I can’t express how meaningful it was to be back in Missouri, and have Liz there to enjoy the old haunts together, to marvel at the newness of the student center and rec center (which is basically a five-star resort now), and to share the memories of yesteryear.

Speaking at Mizzou Arena, May 2019

I wouldn’t go back in time if you offered, because I did as I said in the speech and inhabited those moments fully when I lived them. But it’s nice to drop in on the past when you can, especially if it involves toasted ravioli.

Graduating at the Hearnes Center, May 2003

Springtime in A Coupla American Cities

Caught Janeane Garofalo, doing some standup, in Brooklyn.

Shooooooot, if I don’t start speeding it up I’m not going to be able to keep that New Year’s Resolution about blogging a certain number of times a month. One day, the relentlessness of the North Korea beat will end, but not before it ends me, first.

I took a sojourn to the states last week (DC and then New York), which at first was awesome but now that I am back and only sleeping in three hour bursts, and only sometimes at night, my despair is rather acute. My brain feels like a bowl of soggy instant oatmeal. I took very few photos, so there’s really nothing to aid my collapsing memory of many things that happened last week.
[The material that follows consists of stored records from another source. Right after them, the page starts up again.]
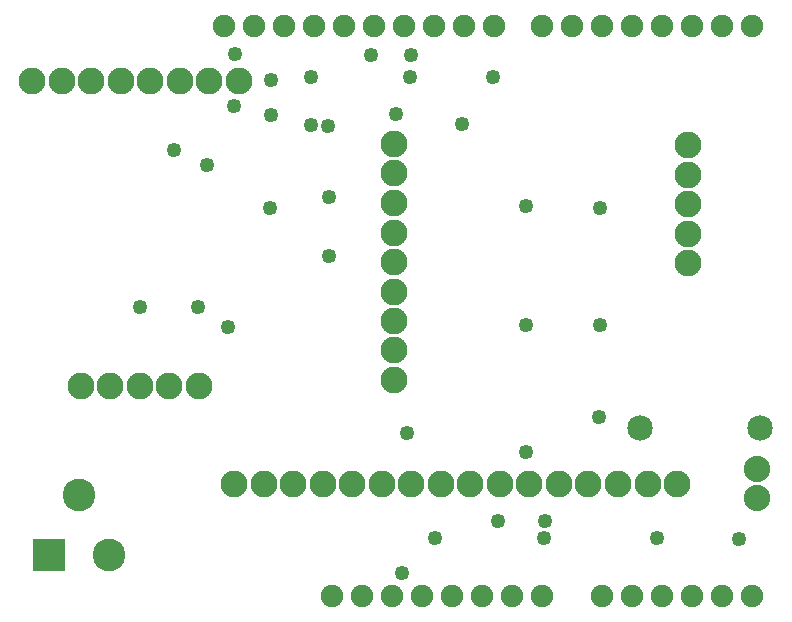
<source format=gts>
G04 MADE WITH FRITZING*
G04 WWW.FRITZING.ORG*
G04 DOUBLE SIDED*
G04 HOLES PLATED*
G04 CONTOUR ON CENTER OF CONTOUR VECTOR*
%ASAXBY*%
%FSLAX23Y23*%
%MOIN*%
%OFA0B0*%
%SFA1.0B1.0*%
%ADD10C,0.049370*%
%ADD11C,0.109000*%
%ADD12C,0.085000*%
%ADD13C,0.089370*%
%ADD14C,0.088000*%
%ADD15C,0.075278*%
%ADD16R,0.109000X0.109000*%
%LNMASK1*%
G90*
G70*
G54D10*
X1352Y642D03*
X1537Y1673D03*
X757Y996D03*
X781Y1906D03*
X462Y1063D03*
X576Y1587D03*
X1336Y177D03*
X1655Y351D03*
X1812Y351D03*
X1994Y697D03*
X1749Y579D03*
G54D11*
X359Y236D03*
X159Y236D03*
X259Y436D03*
G54D12*
X2531Y658D03*
X2131Y658D03*
G54D13*
X265Y799D03*
X364Y799D03*
X462Y799D03*
X560Y799D03*
X659Y799D03*
X2253Y473D03*
X2155Y473D03*
X2057Y473D03*
X1958Y473D03*
X1860Y473D03*
X1761Y473D03*
X1663Y473D03*
X1564Y473D03*
X1466Y473D03*
X1368Y473D03*
X1269Y473D03*
X1171Y473D03*
X1072Y473D03*
X974Y473D03*
X875Y473D03*
X777Y473D03*
X2289Y1209D03*
X2289Y1307D03*
X2289Y1406D03*
X2289Y1504D03*
X2289Y1603D03*
X1309Y1607D03*
X1309Y1508D03*
X1309Y1410D03*
X1309Y1311D03*
X1309Y1213D03*
X1309Y1114D03*
X1309Y1016D03*
X1309Y918D03*
X1309Y819D03*
X793Y1815D03*
X694Y1815D03*
X596Y1815D03*
X498Y1815D03*
X399Y1815D03*
X301Y1815D03*
X202Y1815D03*
X104Y1815D03*
G54D14*
X2521Y524D03*
X2521Y425D03*
G54D10*
X1749Y1004D03*
X1749Y1398D03*
X1446Y292D03*
X1809Y292D03*
X2186Y292D03*
X2461Y288D03*
X1092Y1429D03*
X1092Y1233D03*
X895Y1394D03*
X655Y1063D03*
X777Y1733D03*
X1234Y1902D03*
X1368Y1902D03*
X686Y1536D03*
X1091Y1667D03*
X1316Y1705D03*
X1364Y1831D03*
X1639Y1831D03*
X1998Y1394D03*
X1996Y1004D03*
X1033Y1831D03*
X1033Y1670D03*
X900Y1704D03*
X900Y1820D03*
G54D15*
X2103Y100D03*
X2203Y100D03*
X2303Y100D03*
X2403Y100D03*
X2503Y100D03*
X1643Y2000D03*
X1543Y2000D03*
X1443Y2000D03*
X1343Y2000D03*
X1243Y2000D03*
X1143Y2000D03*
X1043Y2000D03*
X943Y2000D03*
X843Y2000D03*
X743Y2000D03*
X2503Y2000D03*
X2403Y2000D03*
X2303Y2000D03*
X2203Y2000D03*
X2103Y2000D03*
X2003Y2000D03*
X1903Y2000D03*
X1803Y2000D03*
X1203Y100D03*
X1103Y100D03*
X1303Y100D03*
X1403Y100D03*
X1503Y100D03*
X1603Y100D03*
X1703Y100D03*
X1803Y100D03*
X2003Y100D03*
G54D16*
X159Y236D03*
G04 End of Mask1*
M02*
</source>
There was plenty of patio-drinking, random run-ins in the street and lingering breakfasts. Also: trying our friend Rose’s new restaurant, reunioning, making the rounds of the think tank circuit, speaking about sexism in South Korea to young policy wonks, a comedy show where I discovered the knock-down hilarious Michelle Butreau, a board meeting for Grist and a last minute meetup with Texas friends weekending in New York thanks to Instagram.

In an embarrassment, I set up my friend Matt on a blind date and then ruined my own matchmaking by bringing him to a party the night before the date. At this party he met SOMEONE ELSE that he decided he liked so much that he canceled the date. I am awesome.
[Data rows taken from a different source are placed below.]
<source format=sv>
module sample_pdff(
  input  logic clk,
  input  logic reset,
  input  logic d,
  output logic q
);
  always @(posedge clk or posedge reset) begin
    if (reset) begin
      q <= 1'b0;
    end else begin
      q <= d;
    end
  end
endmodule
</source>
Felt a lot of highs and lows and now I’m just feeling really, really exhausted.

Fried Chicken, Elizabeth Taylor and Michael Jackson

Michael Jackson dolls my parents sent me.
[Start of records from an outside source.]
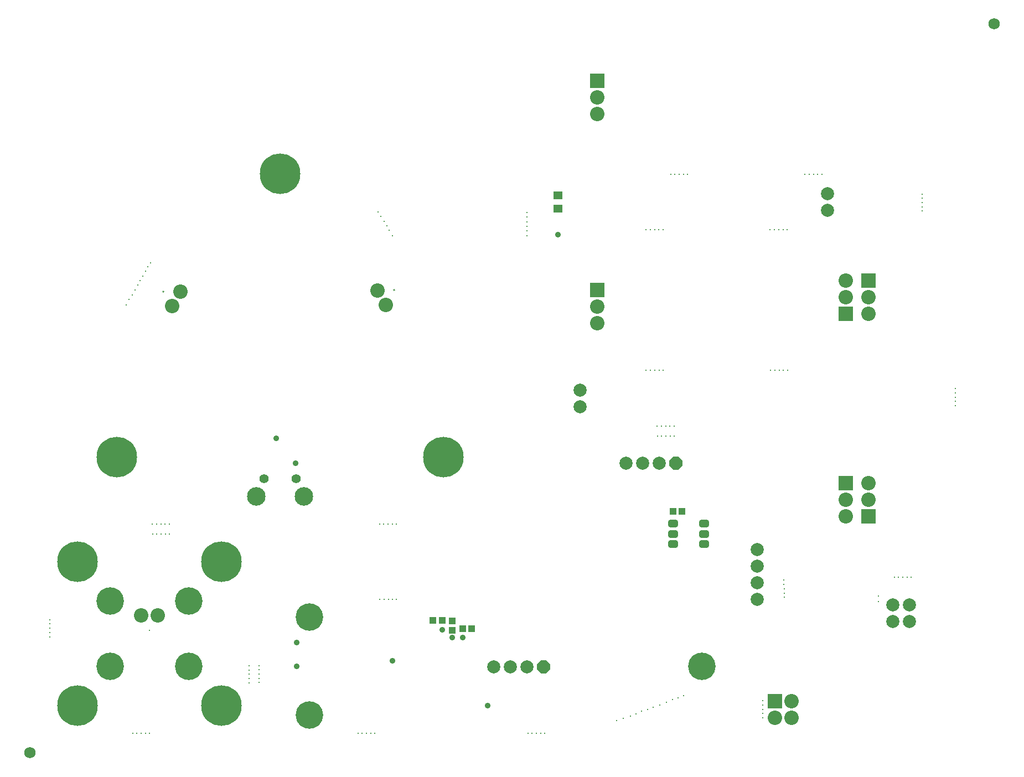
<source format=gbs>
G04 Layer_Color=16711935*
%FSLAX44Y44*%
%MOMM*%
G71*
G01*
G75*
%ADD43R,1.0532X1.0532*%
%ADD45R,1.4532X1.2032*%
%ADD46R,1.0532X1.0532*%
G04:AMPARAMS|DCode=52|XSize=1.5032mm|YSize=1.2032mm|CornerRadius=0.3516mm|HoleSize=0mm|Usage=FLASHONLY|Rotation=180.000|XOffset=0mm|YOffset=0mm|HoleType=Round|Shape=RoundedRectangle|*
%AMROUNDEDRECTD52*
21,1,1.5032,0.5000,0,0,180.0*
21,1,0.8000,1.2032,0,0,180.0*
1,1,0.7032,-0.4000,0.2500*
1,1,0.7032,0.4000,0.2500*
1,1,0.7032,0.4000,-0.2500*
1,1,0.7032,-0.4000,-0.2500*
%
%ADD52ROUNDEDRECTD52*%
%ADD55C,0.2032*%
%ADD56C,1.7272*%
%ADD57C,2.0032*%
%ADD58R,2.2032X2.2032*%
%ADD59C,2.2032*%
G04:AMPARAMS|DCode=60|XSize=0.2032mm|YSize=0.2032mm|CornerRadius=0mm|HoleSize=0mm|Usage=FLASHONLY|Rotation=0.000|XOffset=0mm|YOffset=0mm|HoleType=Round|Shape=RoundedRectangle|*
%AMROUNDEDRECTD60*
21,1,0.2032,0.2032,0,0,0.0*
21,1,0.2032,0.2032,0,0,0.0*
1,1,0.0000,0.1016,-0.1016*
1,1,0.0000,-0.1016,-0.1016*
1,1,0.0000,-0.1016,0.1016*
1,1,0.0000,0.1016,0.1016*
%
%ADD60ROUNDEDRECTD60*%
%ADD61C,4.2032*%
%ADD62C,6.2032*%
%ADD63C,0.9032*%
%ADD64P,2.1683X8X202.5*%
G04:AMPARAMS|DCode=65|XSize=0.2032mm|YSize=0.2032mm|CornerRadius=0mm|HoleSize=0mm|Usage=FLASHONLY|Rotation=240.000|XOffset=0mm|YOffset=0mm|HoleType=Round|Shape=RoundedRectangle|*
%AMROUNDEDRECTD65*
21,1,0.2032,0.2032,0,0,240.0*
21,1,0.2032,0.2032,0,0,240.0*
1,1,0.0000,-0.1388,-0.0372*
1,1,0.0000,-0.0372,0.1388*
1,1,0.0000,0.1388,0.0372*
1,1,0.0000,0.0372,-0.1388*
%
%ADD65ROUNDEDRECTD65*%
G04:AMPARAMS|DCode=66|XSize=0.2032mm|YSize=0.2032mm|CornerRadius=0mm|HoleSize=0mm|Usage=FLASHONLY|Rotation=120.000|XOffset=0mm|YOffset=0mm|HoleType=Round|Shape=RoundedRectangle|*
%AMROUNDEDRECTD66*
21,1,0.2032,0.2032,0,0,120.0*
21,1,0.2032,0.2032,0,0,120.0*
1,1,0.0000,0.0372,0.1388*
1,1,0.0000,0.1388,-0.0372*
1,1,0.0000,-0.0372,-0.1388*
1,1,0.0000,-0.1388,0.0372*
%
%ADD66ROUNDEDRECTD66*%
%ADD67C,1.4032*%
%ADD68C,2.8432*%
D43*
X663500Y205250D02*
D03*
Y219250D02*
D03*
D45*
X824990Y870042D02*
D03*
Y850042D02*
D03*
D46*
X647750Y220000D02*
D03*
X633750D02*
D03*
X679250Y207250D02*
D03*
X693250D02*
D03*
X1015041Y386827D02*
D03*
X1001041D02*
D03*
D52*
X1048291Y368327D02*
D03*
Y352577D02*
D03*
Y336827D02*
D03*
X1001291D02*
D03*
Y352577D02*
D03*
Y368327D02*
D03*
D55*
X1170541Y281805D02*
D03*
Y274804D02*
D03*
X1171000Y268000D02*
D03*
Y256000D02*
D03*
X204500Y367750D02*
D03*
X211000D02*
D03*
X224250D02*
D03*
X217750D02*
D03*
X230500D02*
D03*
X231000Y352500D02*
D03*
X218250D02*
D03*
X224750D02*
D03*
X211500D02*
D03*
X205000D02*
D03*
X174500Y47750D02*
D03*
X181000D02*
D03*
X194250D02*
D03*
X187750D02*
D03*
X200500D02*
D03*
X47500Y221000D02*
D03*
Y208250D02*
D03*
Y214750D02*
D03*
Y201500D02*
D03*
Y195000D02*
D03*
X352250Y124500D02*
D03*
Y131000D02*
D03*
Y144250D02*
D03*
Y137750D02*
D03*
Y150500D02*
D03*
X367500Y151000D02*
D03*
Y138250D02*
D03*
Y144750D02*
D03*
Y131500D02*
D03*
Y125000D02*
D03*
X519000Y47500D02*
D03*
X531750D02*
D03*
X525250D02*
D03*
X538500D02*
D03*
X545000D02*
D03*
X779000D02*
D03*
X791750D02*
D03*
X785250D02*
D03*
X798500D02*
D03*
X805000D02*
D03*
X1365500Y286250D02*
D03*
X1359000D02*
D03*
X1345750D02*
D03*
X1352250D02*
D03*
X1339500D02*
D03*
X1432500Y549000D02*
D03*
Y561750D02*
D03*
Y555250D02*
D03*
Y568500D02*
D03*
Y575000D02*
D03*
X1382500Y846500D02*
D03*
Y859250D02*
D03*
Y852750D02*
D03*
Y866000D02*
D03*
Y872500D02*
D03*
X1023500Y902500D02*
D03*
X1010750D02*
D03*
X1017250D02*
D03*
X1004000D02*
D03*
X997500D02*
D03*
X1228500D02*
D03*
X1215750D02*
D03*
X1222250D02*
D03*
X1209000D02*
D03*
X1202500D02*
D03*
X552000Y367750D02*
D03*
X558500D02*
D03*
X571750D02*
D03*
X565250D02*
D03*
X578000D02*
D03*
X578000Y252000D02*
D03*
X566000D02*
D03*
X572000D02*
D03*
X559000D02*
D03*
X552500Y252500D02*
D03*
X977093Y502315D02*
D03*
X983593D02*
D03*
X996843D02*
D03*
X990343D02*
D03*
X1003093D02*
D03*
X1002593Y517565D02*
D03*
X989843D02*
D03*
X996343D02*
D03*
X983093D02*
D03*
X976593D02*
D03*
X202000Y767000D02*
D03*
X198000Y761000D02*
D03*
X194000Y754000D02*
D03*
X190000Y747000D02*
D03*
X186000Y740000D02*
D03*
X182000Y733000D02*
D03*
X178000Y726000D02*
D03*
X174000Y718000D02*
D03*
X169000Y711000D02*
D03*
X165000Y703000D02*
D03*
X572000Y809000D02*
D03*
X567000Y817000D02*
D03*
X563000Y824000D02*
D03*
X559000Y831000D02*
D03*
X554000Y838000D02*
D03*
X550000Y845000D02*
D03*
X778000Y844000D02*
D03*
Y837000D02*
D03*
Y830000D02*
D03*
Y823000D02*
D03*
Y816000D02*
D03*
Y809000D02*
D03*
X986000Y602500D02*
D03*
X973250D02*
D03*
X979750D02*
D03*
X966500D02*
D03*
X960000D02*
D03*
X1176000D02*
D03*
X1163250D02*
D03*
X1169750D02*
D03*
X1156500D02*
D03*
X1150000D02*
D03*
X1175500Y817750D02*
D03*
X1162750D02*
D03*
X1169250D02*
D03*
X1156000D02*
D03*
X1149500D02*
D03*
X985500D02*
D03*
X972750D02*
D03*
X979250D02*
D03*
X966000D02*
D03*
X959500D02*
D03*
X1138250Y71500D02*
D03*
Y84250D02*
D03*
Y77750D02*
D03*
Y91000D02*
D03*
Y97500D02*
D03*
X1017000Y105000D02*
D03*
X1009000Y102000D02*
D03*
X1000000Y99000D02*
D03*
X991000Y95000D02*
D03*
X981000Y91000D02*
D03*
X971000Y87000D02*
D03*
X962000Y84000D02*
D03*
X953000Y81000D02*
D03*
X944000Y77000D02*
D03*
X936000Y74000D02*
D03*
X925000Y70000D02*
D03*
X915000Y67000D02*
D03*
X1171000Y262000D02*
D03*
X1315000Y257000D02*
D03*
Y249000D02*
D03*
D56*
X17500Y17500D02*
D03*
X1492500Y1132500D02*
D03*
D57*
X859260Y546958D02*
D03*
Y572358D02*
D03*
X1236990Y847342D02*
D03*
Y872742D02*
D03*
X1362500Y243815D02*
D03*
Y218416D02*
D03*
X1337100Y243815D02*
D03*
Y218416D02*
D03*
X777750Y148750D02*
D03*
X752350D02*
D03*
X726950D02*
D03*
X979541Y460827D02*
D03*
X954141D02*
D03*
X928741D02*
D03*
X1129541Y328927D02*
D03*
Y252727D02*
D03*
Y278127D02*
D03*
Y303527D02*
D03*
D58*
X1265260Y689558D02*
D03*
Y430358D02*
D03*
X1300260Y740358D02*
D03*
Y379558D02*
D03*
X884990Y725442D02*
D03*
Y1045442D02*
D03*
X1157300Y96516D02*
D03*
D59*
X1265260Y714958D02*
D03*
Y740358D02*
D03*
Y404958D02*
D03*
Y379558D02*
D03*
X1300260Y714958D02*
D03*
Y689558D02*
D03*
Y404958D02*
D03*
Y430358D02*
D03*
X187300Y227800D02*
D03*
X212700D02*
D03*
X884990Y674642D02*
D03*
Y700042D02*
D03*
Y994642D02*
D03*
Y1020042D02*
D03*
X1157300Y71115D02*
D03*
X1182700D02*
D03*
Y96516D02*
D03*
X247350Y723011D02*
D03*
X234650Y701014D02*
D03*
X561350Y703014D02*
D03*
X548650Y725011D02*
D03*
D60*
X200000Y205000D02*
D03*
D61*
X260000Y250000D02*
D03*
X140000D02*
D03*
Y150000D02*
D03*
X260000D02*
D03*
X445000Y225000D02*
D03*
Y75000D02*
D03*
X1045000Y150000D02*
D03*
D62*
X90000Y310000D02*
D03*
X310000D02*
D03*
Y90000D02*
D03*
X90000D02*
D03*
X400000Y903013D02*
D03*
X150000Y470003D02*
D03*
X650000D02*
D03*
D63*
X824990Y810042D02*
D03*
X647750Y205750D02*
D03*
X679250Y194000D02*
D03*
X663500D02*
D03*
X425750Y186000D02*
D03*
X571750Y158500D02*
D03*
X717250Y89750D02*
D03*
X425750Y150000D02*
D03*
X424000Y461013D02*
D03*
X394250Y499013D02*
D03*
D64*
X803150Y148750D02*
D03*
X1004941Y460827D02*
D03*
D65*
X221255Y723413D02*
D03*
D66*
X574745Y725413D02*
D03*
D67*
X375750Y436813D02*
D03*
X424250D02*
D03*
D68*
X363750Y410013D02*
D03*
X436250D02*
D03*
M02*

</source>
A rare confluence of circumstances led to an epic Wednesday night out: My friend Liz (Taylor, natch) was back on her feet after back surgery and really jonesing for fried chicken and doughnuts, my always-entertaining and ever-brilliant friend Michael Maness was in town after his recent month-long hiatus from work and was brimming with stories and rants and, I had nowhere to be besides eating fried chicken and drinking with two insanely fun people. We did some varsity level boozing and got home just before 1am. Consequently, I was in a daze all day, but it was worth it.

Then, my dad came in from Holland! He’s here for the spawn’s first birthday this weekend (god, time flies) and he brought me two gifts that encapsulate a.) how awesome my parents are b.) how well they know me and c.) how much they love me.

Mom sent a liter of 100 proof vodka (50% alcohol), and these amazing Michael Jackson Russian dolls. Because, Michael Jackson Russian dolls.

There’s a tie for the best thing I read all day: One, is a photoshopped image that my old pal Chris Chang created of Vladmir Putin riding his dog doppleganger, and two, is a New Yorker piece defending Jonathan Franzen’s recent anti-technology rant because a lot of it we can actually get behind.